Applying now transformation (61b) corresponding to symmetry ${\mathrm{Y}}_2$ to the solution (63), we obtain an additional new solution for system (59)

$$C_1\left(t\right)=\frac{\Gamma (1-\alpha )}{2\Gamma (1-2\alpha )}{t}^{-\alpha },C_2\left(t\right)=c_1\frac{\Gamma (1-\alpha )}{2\Gamma (1-2\alpha )}{t}^{-\alpha },$$

(64)

where and whereafter $c_i$, $i=1,2$, are arbitrary constants. Hence, Equation (1) has the following solution

$$\begin{array}{cc}\hfill u(t,x)=& \frac{\Gamma (1-\alpha )}{2\Gamma (1-2\alpha )}{t}^{-\alpha }x,\hfill \end{array}$$

(65a)

$$\begin{array}{cc}\hfill v(t,x)=& \frac{c_1\Gamma (1-\alpha )}{2\Gamma (1-2\alpha )}{t}^{-\alpha }.\hfill \end{array}$$

(65b)

In the case of $\alpha =1/3$, we apply the transformation (61d) to the solution (64), which yields one additional solution of system (59)

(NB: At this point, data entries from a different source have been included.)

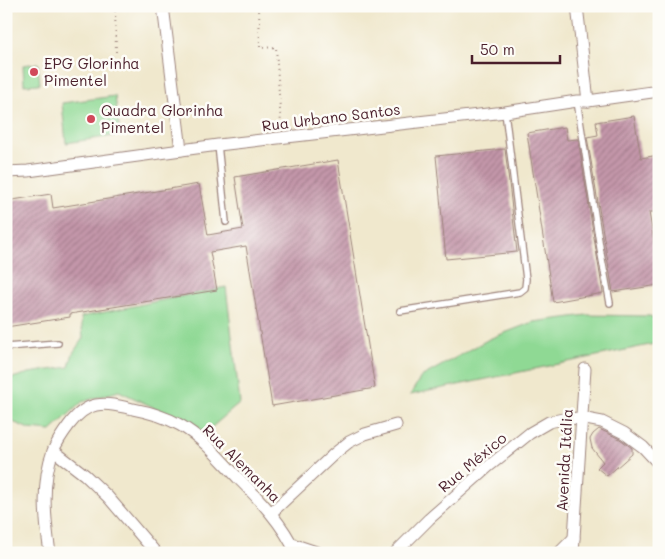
<svg xmlns="http://www.w3.org/2000/svg" width="665" height="559" font-family="Mali,sans-serif">
	<style>
		.green { fill: #8fd994; stroke: #6c7c60 }
		.building { fill: url(#building-hatch) }
		.lines { fill: none; stroke-linecap: round; stroke-linejoin: round }
		.lane-casing { stroke: #9d847c; stroke-width: 8 }
		.street-casing { stroke: #9d847c; stroke-width: 13 }
		.path { stroke: #9d847c; stroke-width: 2; stroke-dasharray: 1 4; stroke-linecap: butt }
		.lane { stroke: #fff; stroke-width: 5.5 }
		.street { stroke: #fff; stroke-width: 11 }
		.poi-dot { fill: #d1495b; stroke: #fdfcf7; stroke-width: 2 }
		.labels { text-anchor: middle; dominant-baseline: central; stroke-width: 5; stroke-linejoin: round; paint-order: stroke }
		.poi-label { font-size: 15px; fill: #4a1f2b; stroke: #fdfcf7; text-anchor: start }
		.street-label { font-size: 15px; fill: #4a1f2b; stroke: #fdfcf7 }
	</style>
	<defs>
		<pattern id="building-hatch" width="6" height="6" patternUnits="userSpaceOnUse" patternTransform="scale(1.25)"><rect width="6" height="6" fill="#c497aa"/><path d="M-1 1l2-2M0 6l6-6M5 7l2-2" fill="none" stroke="#a17b8b"/></pattern>
	</defs>
	<rect width="100%" height="100%" fill="#fdfcf7"/>
	<filter id="ink" filterUnits="userSpaceOnUse"><feTurbulence type="fractalNoise" baseFrequency=".02" numOctaves="2"/><feDisplacementMap in="SourceGraphic" scale="10" xChannelSelector="R" yChannelSelector="G"/><feConvolveMatrix kernelMatrix="1 2 1 2 8 2 1 2 1" color-interpolation-filters="sRGB"/></filter>
	<filter id="wash" filterUnits="userSpaceOnUse"><feTurbulence type="fractalNoise" baseFrequency=".0096" numOctaves="4" result="noise"/><feDisplacementMap in="SourceGraphic" scale="20" xChannelSelector="R" yChannelSelector="G"/><feGaussianBlur stdDeviation="1.12" result="paint"/><feColorMatrix in="noise" values="0 0 0 0 0 0 0 0 0 0 0 0 0 0 0 0 0 1.4 0 .05"/><feComposite in="paint" operator="in"/></filter>
	<g filter="url(#wash)">
		<rect width="100%" height="100%" fill="#f0e8cd"/>
		<g class="green">
			<path d="M38 63 40 84 24 85 23 65Z"/>
			<path d="M115 96 120 135 66 143 62 103Z"/>
			<path d="M226 287 240 403 206 432 119 391 82 402 51 431 29 429 6 419V380L29 373 69 367 73 353 83 338 81 317Z"/>
			<path d="M587 315 650 316 659 322V343L410 395 421 377 489 339 533 322Z"/>
		</g>
		<g id="blocks">
			<g class="building">
				<path d="M634 116 641 158 659 155V212H649L659 272V285L613 292 587 137 598 135 596 122Z"/>
				<path d="M565 127 567 140 578 139 603 293 553 302 527 133Z"/>
				<path d="M505 149 517 252 446 259 436 156Z"/>
				<path d="M338 160 375 388 272 406 246 246 210 252 217 290 70 314V317L6 327V201L51 194 53 208 199 184 208 235 243 229 235 177Z"/>
				<path d="M599 429 620 439 632 448V454L607 476 597 468 603 462 592 448 590 439 593 434Z"/>
			</g>
		</g>
	</g>
	<g filter="url(#ink)">
		<use href="#blocks" fill-opacity="0" stroke="#9d847c" stroke-width="1"/>
		<g class="lines">
			<defs>
				<g id="lane">
					<path d="M577 101 601 254 610 303"/>
					<path d="M218 145 226 222"/>
					<path d="M400 311 520 292 525 288 526 279 505 112"/>
					<path d="M6 347 58 343"/>
				</g>
				<g id="street">
					<path d="M163 6 181 150"/>
					<path d="M577 6 588 101"/>
					<path d="M6 172 28 171 218 145 505 112 577 101H588L659 91"/>
					<path d="M54 451 85 475 108 497 156 553"/>
					<path d="M271 513 334 454 349 442 365 434 396 425"/>
					<path d="M292 544 319 553"/>
					<path d="M50 553C45 520 41 483 53 451 57 442 63 433 69 425 75 417 85 407 96 405 109 403 120 406 133 409 149 412 166 417 180 425 203 438 220 459 238 478 260 500 283 524 296 553"/>
					<path d="M395 553 429 519 489 466 530 433 549 422 563 419 581 418 602 422 624 433 643 447 659 464"/>
					<path d="M559 553 574 538"/>
					<path d="M573 553 585 369"/>
				</g>
			</defs>
			<use href="#lane" class="lane-casing"/>
			<use href="#street" class="street-casing"/>
			<g class="path">
				<path d="M115 6 116 52"/>
				<path d="M259 6 260 48 276 47 281 125"/>
			</g>
			<use href="#lane" class="lane"/>
			<use href="#street" class="street"/>
		</g>
	</g>
	<g class="poi-dot">
		<circle cx="34" cy="72" r="5"/>
		<circle cx="91" cy="119" r="5"/>
	</g>
	<g class="labels">
		<g class="poi-label">
			<text x="44" y="63">EPG Glorinha<tspan x="44" dy="17">Pimentel</tspan></text>
			<text x="101" y="110">Quadra Glorinha<tspan x="101" dy="17">Pimentel</tspan></text>
		</g>
		<g class="street-label">
			<text transform="translate(331 117) rotate(-7)">Rua Urbano Santos</text>
			<text transform="translate(564 460) rotate(-87)">Avenida Itália</text>
			<text transform="translate(472 462) rotate(-40)">Rua México</text>
			<text transform="translate(242 463) rotate(45)">Rua Alemanha</text>
		</g>
	</g>
	<rect width="665" height="559" fill="none" stroke="#fdfcf7" stroke-width="25"/>
	<path d="M472 55v8h88v-8" fill="none" stroke="#4a1f2b" stroke-width="2.5"/>
	<text x="480" y="55" font-size="15" fill="#4a1f2b" stroke="#fdfcf7" stroke-width="4" paint-order="stroke">50 m</text>
</svg>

$$C_1\left(t\right)=\frac{\Gamma (2/3)}{2\Gamma (1/3)}{t}^{-1/3}{(1+c_{2}t)}^{-1/3},C_2\left(t\right)=\frac{c_1\Gamma (2/3)}{2\Gamma (1/3)}{t}^{-1/3}{(1+c_{2}t)}^{-1/3}.$$

(66)

Then we get a solution of Equation (1) with $\alpha =1/3$:

$$\begin{array}{cc}\hfill u(t,x)=& \frac{\Gamma (2/3)}{2\Gamma (1/3)}{t}^{-1/3}{(1+c_{2}t)}^{-1/3}x,\hfill \end{array}$$

(67a)

$$\begin{array}{cc}\hfill v(t,x)=& \frac{c_1\Gamma (2/3)}{2\Gamma (1/3)}{t}^{-1/3}{(1+c_{2}t)}^{-1/3}.\hfill \end{array}$$

(67b)

Solutions (65) and (67) are separable regular solutions, which are dispersive as $t\to \infty$. In both of these two solutions, $u(t,x)$ is unbounded as $x\to \infty$. Interestingly, solution (67) has a blow-up for $t\to T$ with $0<T=-c_2^{-1}<\infty$. In view of the relation between $u(t,x)$ and $v(t,x)$ in (65) and (67), we only sketch the behaviors of $u(t,x)$ in Figure 1, Figure 2 and Figure 3.

6. Conclusions

In this paper, we investigated the time-fractional Levi Equation (1) with Riemann–Liouville fractional derivative. Firstly, we found that Equation (1) admits two point symmetries, under which Equation (1) is reduced to a system of fractional ODEs. Secondly, we used the nonlinear adjointness method to list the conservation laws of Equation (1) in terms of the resulting point symmetries. Finally, we studied the invariant subspaces of Equation (1). Out of the 24 possible dimensions, Equation (1) admits two (1,1)-dimensional invariant subspaces. Then Equation (1) is reduced to a system of fractional ODEs, which are solved again by symmetry group method. As a result, we derived two explicit solutions of Equation (1). In the near future, we plan to generalize the group-foliation method [32] to FDEs, which will allow us to find more exact solutions to Equation (1) can be given out.